Almost

Almost

We met in the wrong season –
you, still untangling yourself from another life,
me, half-packed for a city I’d promised myself to.
The timing arrived like a letter addressed wrong,
slipped beneath the door of people
we were no longer becoming.

I knew it in the way your laugh
landed in my chest and stayed there.
How your hand, brushing mine for the car keys,
became an entire conversation
neither of us knew how to begin.

But recognition isn’t permission.
And wanting isn’t having.

Some nights I wonder about the parallel world
where we arrived at each other unencumbered –
no half-finished chapters,
no tickets already booked,
no promises made to other versions of ourselves.

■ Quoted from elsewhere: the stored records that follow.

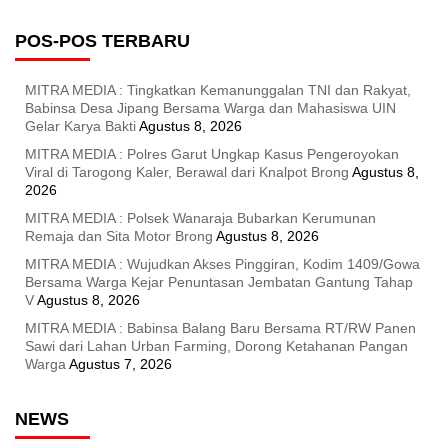
POS-POS TERBARU
MITRA MEDIA : Tingkatkan Kemanunggalan TNI dan Rakyat,
Babinsa Desa Jipang Bersama Warga dan Mahasiswa UIN
Gelar Karya Bakti
Agustus 8, 2026
MITRA MEDIA : Polres Garut Ungkap Kasus Pengeroyokan
Viral di Tarogong Kaler, Berawal dari Knalpot Brong
Agustus 8,
2026
MITRA MEDIA : Polsek Wanaraja Bubarkan Kerumunan
Remaja dan Sita Motor Brong
Agustus 8, 2026
MITRA MEDIA : Wujudkan Akses Pinggiran, Kodim 1409/Gowa
Bersama Warga Kejar Penuntasan Jembatan Gantung Tahap
V
Agustus 8, 2026
MITRA MEDIA : Babinsa Balang Baru Bersama RT/RW Panen
Sawi dari Lahan Urban Farming, Dorong Ketahanan Pangan
Warga
Agustus 7, 2026
NEWS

Would we have been gentler then?
Or was it precisely the impossibility
that made us pay attention,
that turned ordinary moments
into things we’d later hoard like photographs?

Perhaps we were always
the museum behind glass –
beautiful, untouchable,
preserved in the amber of almost.

I think I believe this:
that right people don’t wait for right times.
They build them, or break them, or damn the cost.
What we had was something else –
exquisite and insufficient,
a theory of love never tested by the mess of living it.

Still, on certain afternoons when light falls
the way it did that autumn,
I taste the shape of what we didn’t choose,
and it’s both relief and grief,
both doors closing and opening,
both the lesson and the loss.


Bob Lynn | © 2025 Vox Meditantis. All rights reserved.

7 responses to “Almost”

  1. Anna Waldherr avatar

    I tend to agree that right people don’t wait for right times. If it doesn’t happen, it’s a fantasy and nothing more. Lifetimes have been wasted on such fantasies.

    Liked by 1 person

    1. Bob Lynn avatar

      Anna, thank you for sharing such a forthright perspective. You’ve touched on something the poem confronts – that tension between what we tell ourselves about circumstance and what might simply be hesitation dressed up as fate.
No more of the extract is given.